When people hear those letters, “IRS,” it usually doesn’t conjure up a very pleasant image or feeling. The very name strikes fear into the hearts of even the toughest Americans. No one wants to come home to find a letter from the IRS in the mail, and our various forms of media and entertainment have done a great job at making people incredibly scared of the IRS and our tax system in general.

However, as TV Tropes would put it, there is a massive deal of legal artistic license taking place with one very surprising twist ending. It’s not the IRS you should be afraid of if you’re facing tax troubles. It’s STATE tax departments! 

The Portrayal of the IRS in Media

Any given TV show, movie or book often gets the portrayal of tax problems completely wrong. After all, when writers do their fieldwork, the prospect of interviewing a tax professional or IRS employee isn’t as fun as interviewing more dangerous and rare professions. The IRS is also often considered an acceptable target as far as movie villains go. Hyperbole and artistic license are frequently taken and welcomed, so it’s common to see portrayals of IRS agents just showing up at someone’s doorstep because they didn’t file their tax returns or were late with payments. Softer depictions of tax problems include people getting letters from the IRS demanding full payment of six-figure tax bills within 30 days. Audits, and even tax fraud, often have this hyperbolic portrayal in our entertainment, and it hasn’t been very good PR for the IRS in that it gives people these deathly-afraid expectations of what it’s like to deal with the agency.

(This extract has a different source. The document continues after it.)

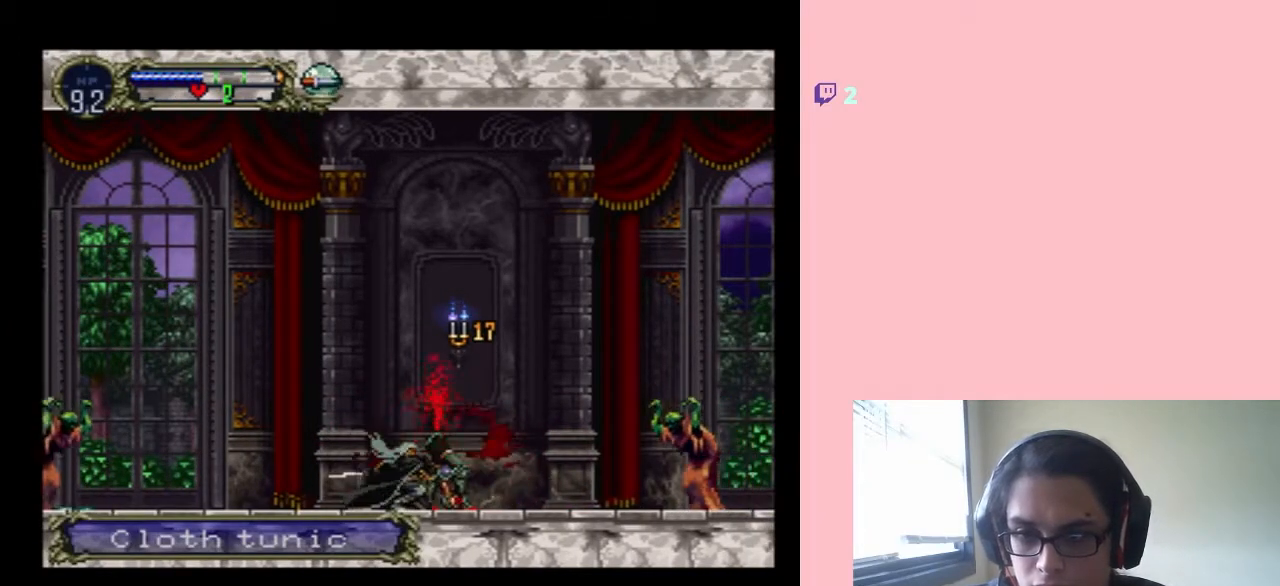
{"buttons": ["DPAD_RIGHT"], "left_stick": "center", "right_stick": "center", "events": [[50, "DPAD_DOWN", "up"], [50, "DPAD_RIGHT", "down"]]}
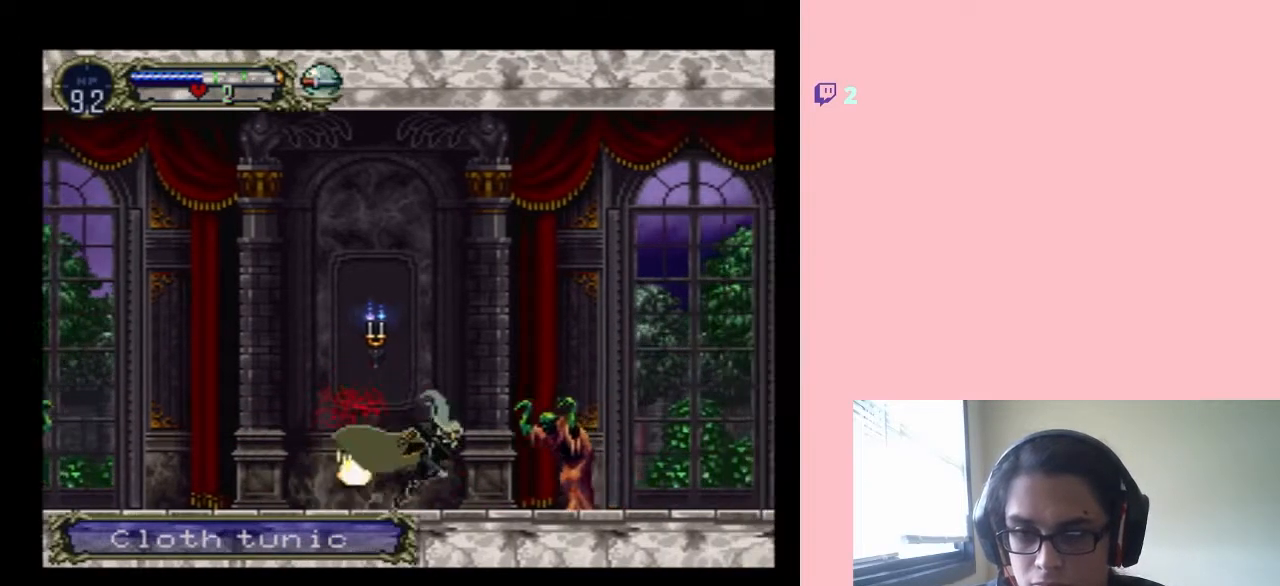
{"buttons": [], "left_stick": "center", "right_stick": "center", "events": [[83, "DPAD_RIGHT", "up"], [117, "Y", "down"], [300, "Y", "up"]]}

But as wildly inaccurate as our entertainment’s presentation of tax problems may be, it’s created the impression that the IRS is this fearsome and unforgiving force that will bludgeon your assets beyond recognition if you do so much as spell your name wrong on your tax return. People have fallen for this impression because, granted, the language of tax returns is complicated. Hiring a tax professional is the best thing you can do if you’re having tax problems, and you’d rather entrust them in dealing with this arcane entity everyone fears so much.

But to truly get why state tax authorities are so much scarier than the IRS, we need to examine how the IRS has been de-fanged over time.

The Internal Revenue Service Restructuring and Reform Act of 1998

Many older films’ portrayals of the IRS as this heartless, nefarious and unfeeling entity aren’t completely steeped in exaggeration. While the IRS never truly had carte blanche to just show up and empty your wallet, there weren’t as many safeguards against revenue agents bluntly abusing their power or trying to get blood from a stone, so to speak.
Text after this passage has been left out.